Adjunct professor of humanities at The Cooper Union, senior fellow at the Roosevelt Institute and the Schwartz Center for Economic Policy Analysis, The New School, and an economics columnist, Madrick reviews America’s financial history since 1970: “The triumph of finance and the decline of America, 1970 to the present.”

I see it as a moral indictment of an immoral financial system that capitalizes on greed and only uses politics to satisfy that greed. So, when I say that we live in a financial system stacked to favor special interests groups of the wealthy, some of my friends whine that I am only reading liberal “left-wing rags.” They ask “why”” are you so opposed to the Republicans. They call me a “socialist” for supporting President Obama; some add the bullying rhetoric of “baby killer.”

My well-meaning friends are shooting themselves in the foot at the ballot box. “Free market” sounds good, but it was never intended to become a survival of the fittest through cannibalizing corporations, manipulating the money market so only the top 1-2% can pay themselves obscene fortunes, while companies they buy go out of business, or downsize the labor force to expand stock values, etc.

The companies have to play the game or get swallowed up. The purpose for their existence and what they produce no longer matters--only the stock values that allow speculators to up the market-value long enough to buy, sell, or trade for an obscene amount of money, purely for investor’s profits.

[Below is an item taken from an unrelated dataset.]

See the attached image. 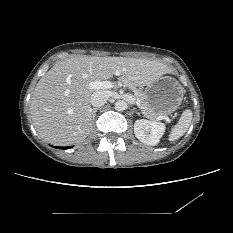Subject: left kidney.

Mention any kind of controls and somebody screams “Communism! … Socialism …” ad infinitum … Do you know what the Stock Market is? It is a wealthy play-boy’s gambling casino--largely unregulated and highly protected. Try buying into it.

I fail to understand Christians insisting on protecting unborn babies and feeling no social responsibility for America’s underclass. They support a political-financial system that protects individuals at the top of the pinnacle. They elevate obscene greed as the epitomy of success while supporting a political structure that feeds and protects that system. The words of Jesus mean nothing!

The Prophet Amos thundered, You cows of Bashan … who oppress the poor and crush the needy and say to your husbands, ‘Bring us some drinks!“ …You trample on the poor and force him to give you grain … you oppress the righteous and take bribes and you deprive the poor of justice in the court … I hate, I despise your religious feasts … away with the noise of your songs! But let justice roll on like a river, righteousness like a never-failing stream! (Amos 4:1-7:14, NIV).